Today the U.S. House of Representatives passed the "Improving Access to Clinical Trials Act" (I-ACT), in a victory for the Cystic Fibrosis Foundation, its advocates and 120 other health advocacy organizations.

The bill, which passed the Senate Aug. 5, now goes to President Obama's desk for his signature. He is expected to sign it.

This legislation enables patients with rare diseases to participate in clinical trials without losing eligibility for public health care benefits.

Passage of this legislation is particularly important for people with CF, a rare genetic disease. A limited patient population makes it challenging to find enough people to participate in research studies evaluating the effectiveness of promising new drugs.

"Because of this groundbreaking legislation, people with CF and other rare diseases will no longer be forced to choose between critical health care coverage and participation in research that could lead to the development of a cure for our most serious illnesses," said Robert J. Beall, Ph.D., president and CEO of the Cystic Fibrosis Foundation.

We are grateful to our champions in Congress for approving this bill, which will help move new treatments more swiftly from the lab to the patients who need them most."

Congressional Cystic Fibrosis Caucus Co-Chairs, Reps. Edward Markey, D-Mass., and Cliff Stearns, R-Fla., led the effort to pass the bill in the House.
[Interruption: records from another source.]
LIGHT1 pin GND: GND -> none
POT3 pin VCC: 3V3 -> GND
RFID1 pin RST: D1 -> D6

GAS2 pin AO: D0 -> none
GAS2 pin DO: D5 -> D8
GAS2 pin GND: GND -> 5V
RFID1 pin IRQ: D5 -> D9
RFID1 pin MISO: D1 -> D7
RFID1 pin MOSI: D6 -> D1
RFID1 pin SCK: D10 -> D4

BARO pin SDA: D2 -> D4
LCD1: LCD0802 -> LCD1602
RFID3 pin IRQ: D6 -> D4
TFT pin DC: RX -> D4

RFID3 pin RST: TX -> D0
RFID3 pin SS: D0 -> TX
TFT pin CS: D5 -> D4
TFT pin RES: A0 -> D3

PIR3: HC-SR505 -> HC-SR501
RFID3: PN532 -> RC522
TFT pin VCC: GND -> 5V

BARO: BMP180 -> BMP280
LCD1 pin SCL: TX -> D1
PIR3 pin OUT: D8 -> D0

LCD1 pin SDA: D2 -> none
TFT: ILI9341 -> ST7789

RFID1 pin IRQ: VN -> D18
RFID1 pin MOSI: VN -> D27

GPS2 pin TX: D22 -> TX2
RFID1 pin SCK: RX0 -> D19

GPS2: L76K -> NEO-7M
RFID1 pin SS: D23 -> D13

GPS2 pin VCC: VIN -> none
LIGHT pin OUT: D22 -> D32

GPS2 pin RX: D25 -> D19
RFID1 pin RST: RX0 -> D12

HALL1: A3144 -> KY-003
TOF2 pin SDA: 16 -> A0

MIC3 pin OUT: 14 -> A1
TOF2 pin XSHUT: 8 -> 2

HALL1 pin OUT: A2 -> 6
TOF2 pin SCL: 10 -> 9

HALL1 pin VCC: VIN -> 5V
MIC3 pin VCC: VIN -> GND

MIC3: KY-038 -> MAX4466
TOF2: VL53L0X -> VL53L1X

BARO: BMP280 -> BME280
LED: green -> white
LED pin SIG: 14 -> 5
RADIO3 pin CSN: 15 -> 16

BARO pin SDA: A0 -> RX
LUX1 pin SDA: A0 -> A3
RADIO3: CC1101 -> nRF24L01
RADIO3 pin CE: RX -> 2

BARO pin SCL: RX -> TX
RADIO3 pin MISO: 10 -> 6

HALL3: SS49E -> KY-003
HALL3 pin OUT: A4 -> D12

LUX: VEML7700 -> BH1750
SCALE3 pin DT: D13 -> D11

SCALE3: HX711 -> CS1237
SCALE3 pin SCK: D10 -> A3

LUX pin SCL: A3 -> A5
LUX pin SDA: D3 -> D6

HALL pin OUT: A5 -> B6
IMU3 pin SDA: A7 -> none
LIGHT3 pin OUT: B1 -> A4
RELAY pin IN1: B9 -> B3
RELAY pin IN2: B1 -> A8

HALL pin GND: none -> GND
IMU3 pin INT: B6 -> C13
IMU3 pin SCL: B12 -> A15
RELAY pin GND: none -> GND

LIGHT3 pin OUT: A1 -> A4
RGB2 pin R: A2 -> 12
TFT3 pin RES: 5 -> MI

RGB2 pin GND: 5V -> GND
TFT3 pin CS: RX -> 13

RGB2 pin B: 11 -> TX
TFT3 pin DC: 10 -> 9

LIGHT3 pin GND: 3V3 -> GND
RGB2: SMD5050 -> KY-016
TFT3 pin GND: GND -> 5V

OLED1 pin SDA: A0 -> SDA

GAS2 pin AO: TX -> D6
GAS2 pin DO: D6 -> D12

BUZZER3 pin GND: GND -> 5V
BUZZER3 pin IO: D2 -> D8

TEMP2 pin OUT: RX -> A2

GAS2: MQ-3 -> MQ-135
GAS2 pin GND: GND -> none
The House version of the legislation, H.R. 2866, has 141 co-sponsors.

"No one should have to choose between participating in a clinical trial and accessing the essential benefits they need. Today's bill will open doors of hope and offer the possibility of better health to those with rare diseases like cystic fibrosis. I am proud to partner with my friend and co-chairman of the Congressional Cystic Fibrosis Caucus, Congressman Cliff Stearns, in the passage of this bi-partisan bill, which now will be signed into law by President Obama. I also want to commend the Cystic Fibrosis Foundation for its incredible work on this vital issue. Today represents an important and hopeful milestone in the battle to beat devastating rare diseases that afflict millions of Americans around the country," Markey said.

Added Stearns: "As co-chair and co-founder of the Congressional Cystic Fibrosis Caucus, I commend my colleagues for approving this legislation allowing people with rare diseases such as cystic fibrosis to participate in life-saving clinical trials that provide nominal compensation without the risk of losing their health care coverage. I also deeply appreciate the work of the Cystic Fibrosis Foundation in supporting my legislation."

The Senate version of the legislation, S. 1674, was introduced by Sen. Ron Wyden, D-Ore., with Sens. Chris Dodd, D-Conn., James Inhofe, R-Okla., Richard Shelby, R-Ala., and Richard Durbin, D-Ill., as original co-sponsors. An additional 17 co-sponsors signed on. 

Current law prevents many people who receive Supplemental Security Income (SSI) from accepting research compensation because it makes them ineligible to receive government medical benefits. This penalty has stopped significant numbers of people with rare diseases from participating in clinical studies.